Condemning people at the top of your lungs is the best way to show you love Jesus.
Let’s start with gettting reproductive rights for all. Let’s start with ending the reproductive rights discrimination against men. This is the most aggregious attack on reproductive rights that there is, and should be addressed first and foremost.
If a woman doesn’t want a child, she gets sympathy,, understanding, and goverment protection to get rid of it. If a man doesn’t want a child, he gets insults, called a dead-beat dad, and gets harrassed by the government for 18 years. For wanting to make the exact same choice. Worse, the abortion rights movement supports this anti-choice discrimination.
Good point, Eric. If women want men’s support in protecting their reproductive rights, they’re going to have to support men having some too… or at least, stop directly opposing the notion of men having reproductive rights.
Just one question. Why wait for over 2 and a half months ?
It can take a while to find out.
They could have not known until later into it, and it’s not always easy to get a doctor’s appointment on demand.
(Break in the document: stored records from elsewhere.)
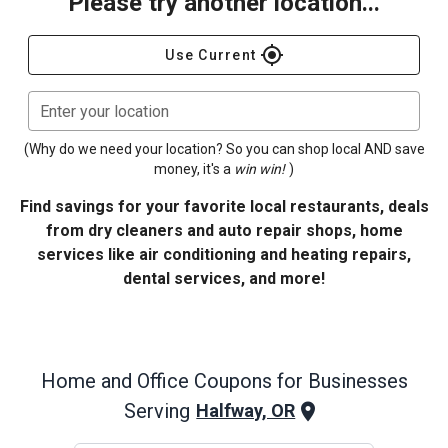
Please try another location...
gps_fixed
Use Current
Enter your location
(Why do we need your location? So you can shop local AND save
money, it's a
win win!
)
Find savings for your favorite local restaurants, deals
from dry cleaners and auto repair shops, home
services like air conditioning and heating repairs,
dental services, and more!
Home and Office
Coupons for Businesses
Serving
Halfway, OR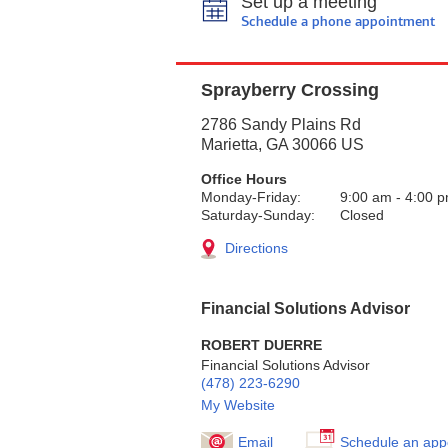
Set up a meeting
Schedule a phone appointment
Sprayberry Crossing
2786 Sandy Plains Rd
Marietta
,
GA
30066
US
Office Hours
Monday-Friday:
9:00 am
-
4:00 
Saturday-Sunday:
Closed
Directions
Financial Solutions Advisor
ROBERT DUERRE
Financial Solutions Advisor
(478) 223-6290
My Website
Email
Schedule an app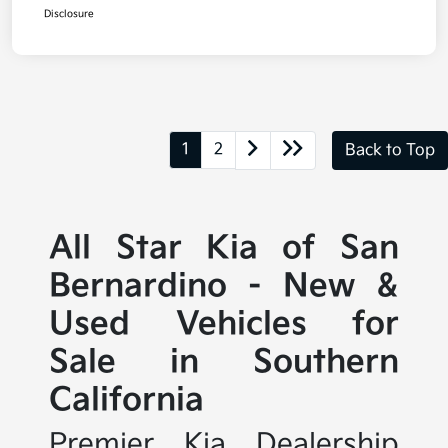
Disclosure
1
2
Back to Top
All Star Kia of San
Bernardino - New &
Used Vehicles for
Sale in Southern
California
Premier Kia Dealership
I am morally opposed to abortion. I can’t believe people would be so reckless with human life and can’t imagine killing my own offspring out of convenience. Reading the first woman’s comments I was shocked at her view of human life. That being said, I accept that people have different values. While I may not agree, condone, or defend those values – I feel no obligation to seek agreement with or to change another person’s values. We don’t all have to agree, we don’t all have to see things the same way, but we all should be polite about it.… Read more »
What are your views on the mermaid syndrome child? Abortion is the most humane option in that case I believe, zero chance of survival is pretty much guaranteeing the child to die and sadly that could be quite a painful and stressful death.
This will not help. This is not part of a productive dialogue that deals with these issues. Citing the Bible as The Way of Life and trying to legislate from it is about as close to Sharia Law that we can get here in the US. Please stop adding trauma to trauma.